I know that functions inside a UIViewController
are isolated to the MainActor and I want tapButton()
to be. But what can I do about this to avoid this warning?
Upvotes: 10
Views: 5026
Reputation: 271420
The dictionary is said to "exit main actor-isolated context" and "cross actor boundary" because MyViewController
is a @MainActor
class, but MyClass
isn't. Whatever will be running doSomething
is not the main actor, but the cooperative thread pool.
It is not safe for a non-Sendable
type like [String: Any]?
to cross actor boundaries. [String: Any]?
is not Sendable
because Any
is not Sendable
. Yes, you are only passing nil
here, which should be safe, but Swift looks at the types only.

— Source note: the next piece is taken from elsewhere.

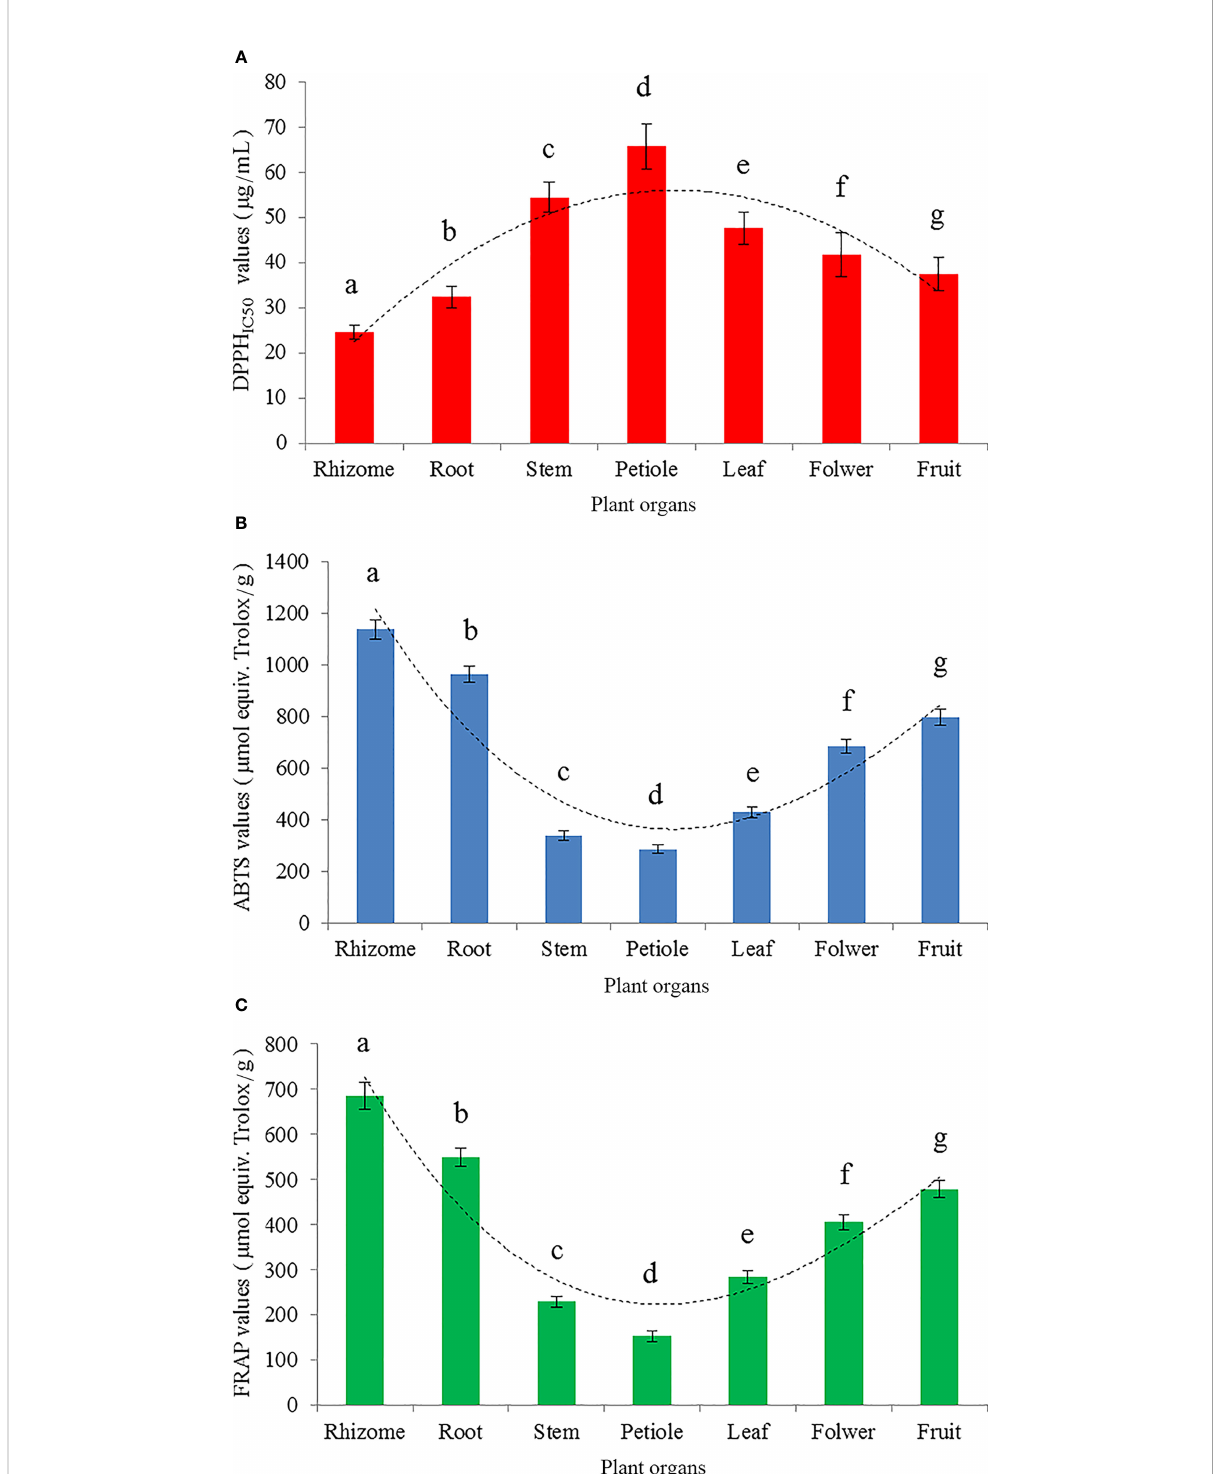
FIGURE 1 Antioxidant activity represented by DPPH IC50 (A) , ABTS (B) and FRAP (C) for different organs of S. hexandrum . DPPH IC50 value is an effective sample concentration at which DPPH radicals were scavenged by 50%. ABTS and FRAP values can re fl ect the results of ABTS radical cation scavenging assay and ferric reducing power assay, respectively. ABTS and FRAP values are both expressed as micromoles of trolox equivalent per gram. All data is presented as mean ± SD (n=3). Different lowercase letters indicate the signi fi cant difference by ANOVA with Tukey ’ s multiple range test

There are a few ways to solve this. Here are some that I thought of:
[String: any Sendable]?
insteadMyClass
or doSomething
with @MainActor
Task.detached
instead of Task.init
, so that the cooperative thread pool runs the task too. Task.init
will inherit the current actor context, and at tapButton
, it is the main actor.Upvotes: 11
Reputation: 299345
You can't pass [String: Any]
across concurrency boundaries under "targeted" concurrency warnings, since it's not (and can't be) Sendable. Even though it's a default parameter, it's still being created in the calling context and then passed to the receiving context. To avoid that, you need to create the default parameter in the receiving context. Default parameters are just shortcuts for explicit overloads, so you can write the overload explicitly instead:
// Remove the default parameter here
public func doSomething(dictionary: [String: Any]?) async -> UIViewController {
return await UIViewController()
}
// And define it explicitly as an overload
public func doSomething() async -> UIViewController {
return await doSomething(dictionary: nil)
}
With this, the call to doSomething()
doesn't create a Sendable problem.
That said, I expect that MyClass should actually be @MainActor
(or at least doSomething
). Creating a UIViewController on a non-main queue is legal if I remember correctly (though it might not be), but no method is legal to call on it outside the main queue.